(Document images paired with source code)
--- START ---
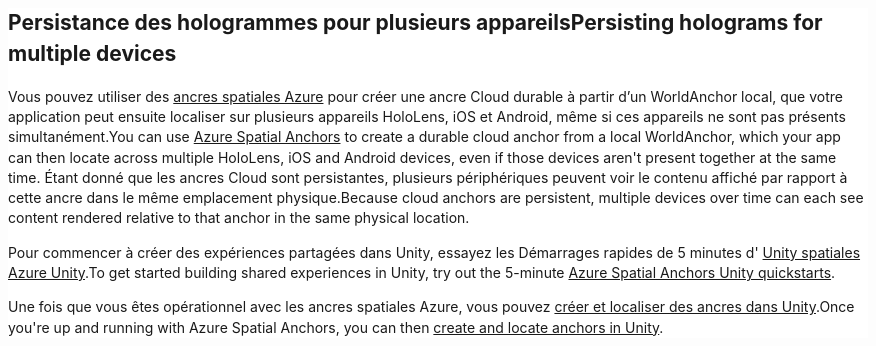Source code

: ## <a name="persisting-holograms-for-multiple-devices"></a><span data-ttu-id="5bf50-155">Persistance des hologrammes pour plusieurs appareils</span><span class="sxs-lookup"><span data-stu-id="5bf50-155">Persisting holograms for multiple devices</span></span>

<span data-ttu-id="5bf50-156">Vous pouvez utiliser des <a href="/azure/spatial-anchors/overview" target="_blank">ancres spatiales Azure</a> pour créer une ancre Cloud durable à partir d’un WorldAnchor local, que votre application peut ensuite localiser sur plusieurs appareils HoloLens, iOS et Android, même si ces appareils ne sont pas présents simultanément.</span><span class="sxs-lookup"><span data-stu-id="5bf50-156">You can use <a href="/azure/spatial-anchors/overview" target="_blank">Azure Spatial Anchors</a> to create a durable cloud anchor from a local WorldAnchor, which your app can then locate across multiple HoloLens, iOS and Android devices, even if those devices aren't present together at the same time.</span></span>  <span data-ttu-id="5bf50-157">Étant donné que les ancres Cloud sont persistantes, plusieurs périphériques peuvent voir le contenu affiché par rapport à cette ancre dans le même emplacement physique.</span><span class="sxs-lookup"><span data-stu-id="5bf50-157">Because cloud anchors are persistent, multiple devices over time can each see content rendered relative to that anchor in the same physical location.</span></span>

<span data-ttu-id="5bf50-158">Pour commencer à créer des expériences partagées dans Unity, essayez les Démarrages rapides de 5 minutes d' <a href="/azure/spatial-anchors/unity-overview" target="_blank">Unity spatiales Azure Unity</a>.</span><span class="sxs-lookup"><span data-stu-id="5bf50-158">To get started building shared experiences in Unity, try out the 5-minute <a href="/azure/spatial-anchors/unity-overview" target="_blank">Azure Spatial Anchors Unity quickstarts</a>.</span></span>

<span data-ttu-id="5bf50-159">Une fois que vous êtes opérationnel avec les ancres spatiales Azure, vous pouvez <a href="/azure/spatial-anchors/concepts/create-locate-anchors-unity" target="_blank">créer et localiser des ancres dans Unity</a>.</span><span class="sxs-lookup"><span data-stu-id="5bf50-159">Once you're up and running with Azure Spatial Anchors, you can then <a href="/azure/spatial-anchors/concepts/create-locate-anchors-unity" target="_blank">create and locate anchors in Unity</a>.</span></span>
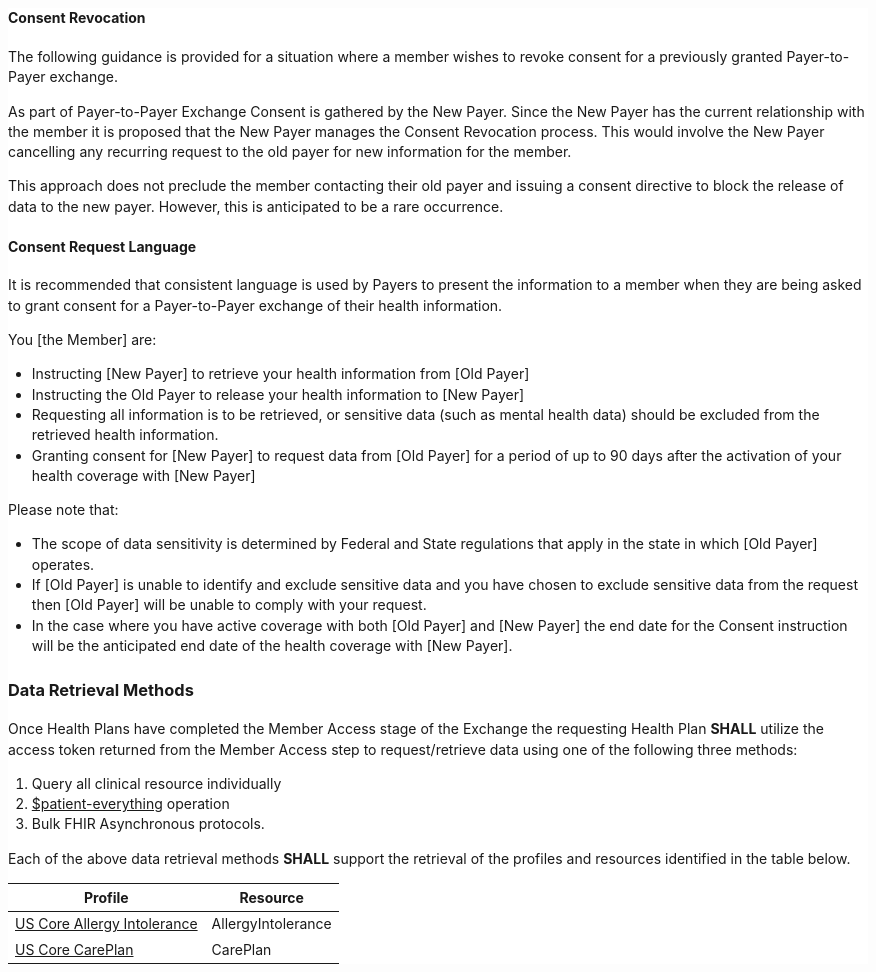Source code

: #### Consent Revocation

The following guidance is provided for a situation where a member wishes to revoke consent for a previously 
granted Payer-to-Payer exchange.

As part of Payer-to-Payer Exchange Consent is gathered by the New Payer.
Since the New Payer has the current relationship with the member it is proposed that the New Payer manages 
the Consent Revocation process. This would involve the New Payer cancelling any recurring request to the 
old payer for new information for the member.

This approach does not preclude the member contacting their old payer and issuing a consent directive to 
block the release of data to the new payer. However, this is anticipated to be a rare occurrence.

#### Consent Request Language

It is recommended that consistent language is used by Payers to present the information to a member when they 
are being asked to grant consent for a Payer-to-Payer exchange of their health information.

You [the Member] are:

- Instructing [New Payer] to retrieve your health information from [Old Payer]
- Instructing the Old Payer to release your health information to [New Payer]
- Requesting all information is to be retrieved, or sensitive data (such as mental health data) should be excluded from the retrieved health information.
- Granting consent for [New Payer] to request data from [Old Payer] for a period of up to 90 days after the activation of your health coverage with [New Payer]

Please note that:
- The scope of data sensitivity is determined by Federal and State regulations that apply in the state in which [Old Payer] operates.
- If [Old Payer] is unable to identify and exclude sensitive data and you have chosen to exclude sensitive data from the request then [Old Payer] will be unable to comply with your request.
- In the case where you have active coverage with both [Old Payer] and [New Payer] the end date for the Consent instruction will be the anticipated end date of the health coverage with [New Payer].

### Data Retrieval Methods

Once Health Plans have completed the Member Access stage of the Exchange the requesting 
Health Plan **SHALL** utilize the access token returned from the Member Access step to 
request/retrieve data using one of the following three methods:

1. Query all clinical resource individually
2. [$patient-everything](https://www.hl7.org/fhir/operation-patient-everything.html) operation
3. Bulk FHIR Asynchronous protocols.

Each of the above data retrieval methods **SHALL** support the retrieval of the profiles and resources identified in the table below.

| Profile                                                                                                                                                                                                                                                                                                                                                                                                                                                                                                                                                                                                                                                                                                                                                                                                                                                | Resource           |
|--------------------------------------------------------------------------------------------------------------------------------------------------------------------------------------------------------------------------------------------------------------------------------------------------------------------------------------------------------------------------------------------------------------------------------------------------------------------------------------------------------------------------------------------------------------------------------------------------------------------------------------------------------------------------------------------------------------------------------------------------------------------------------------------------------------------------------------------------------|--------------------|
| [US Core Allergy Intolerance](https://hl7.org/fhir/us/core/StructureDefinition/us-core-allergyintolerance)                                                                                                                                                                                                                                                                                                                                                                                                                                                                                                                                                                                                                                                                                                                                             | AllergyIntolerance |
| [US Core CarePlan](https://hl7.org/fhir/us/core/StructureDefinition/us-core-careplan)                                                                                                                                                                                                                                                                                                                                                                                                                                                                                                                                                                                                                                                                                                                                                                  | CarePlan           |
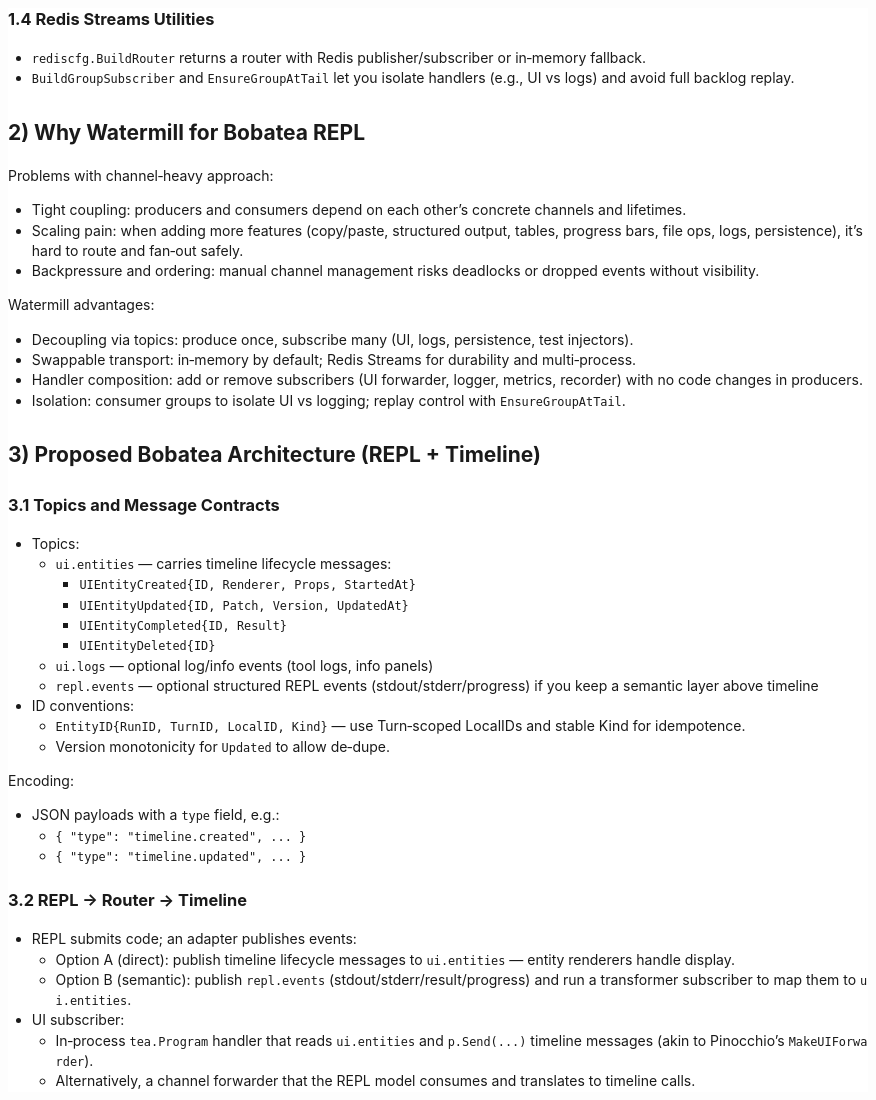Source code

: ### 1.4 Redis Streams Utilities
- `rediscfg.BuildRouter` returns a router with Redis publisher/subscriber or in‑memory fallback.
- `BuildGroupSubscriber` and `EnsureGroupAtTail` let you isolate handlers (e.g., UI vs logs) and avoid full backlog replay.


## 2) Why Watermill for Bobatea REPL

Problems with channel‑heavy approach:
- Tight coupling: producers and consumers depend on each other’s concrete channels and lifetimes.
- Scaling pain: when adding more features (copy/paste, structured output, tables, progress bars, file ops, logs, persistence), it’s hard to route and fan‑out safely.
- Backpressure and ordering: manual channel management risks deadlocks or dropped events without visibility.

Watermill advantages:
- Decoupling via topics: produce once, subscribe many (UI, logs, persistence, test injectors).
- Swappable transport: in‑memory by default; Redis Streams for durability and multi‑process.
- Handler composition: add or remove subscribers (UI forwarder, logger, metrics, recorder) with no code changes in producers.
- Isolation: consumer groups to isolate UI vs logging; replay control with `EnsureGroupAtTail`.


## 3) Proposed Bobatea Architecture (REPL + Timeline)

### 3.1 Topics and Message Contracts
- Topics:
  - `ui.entities` — carries timeline lifecycle messages:
    - `UIEntityCreated{ID, Renderer, Props, StartedAt}`
    - `UIEntityUpdated{ID, Patch, Version, UpdatedAt}`
    - `UIEntityCompleted{ID, Result}`
    - `UIEntityDeleted{ID}`
  - `ui.logs` — optional log/info events (tool logs, info panels)
  - `repl.events` — optional structured REPL events (stdout/stderr/progress) if you keep a semantic layer above timeline
- ID conventions:
  - `EntityID{RunID, TurnID, LocalID, Kind}` — use Turn‑scoped LocalIDs and stable Kind for idempotence.
  - Version monotonicity for `Updated` to allow de‑dupe.

Encoding:
- JSON payloads with a `type` field, e.g.:
  - `{ "type": "timeline.created", ... }`
  - `{ "type": "timeline.updated", ... }`

### 3.2 REPL → Router → Timeline
- REPL submits code; an adapter publishes events:
  - Option A (direct): publish timeline lifecycle messages to `ui.entities` — entity renderers handle display.
  - Option B (semantic): publish `repl.events` (stdout/stderr/result/progress) and run a transformer subscriber to map them to `ui.entities`.
- UI subscriber:
  - In‑process `tea.Program` handler that reads `ui.entities` and `p.Send(...)` timeline messages (akin to Pinocchio’s `MakeUIForwarder`).
  - Alternatively, a channel forwarder that the REPL model consumes and translates to timeline calls.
--- END ---
**Activity**: Count the lines in the items that contain the string "Instructing", treating uppercase and lowercase as distinct. Give only the number.

**Solution for this exercise**: 2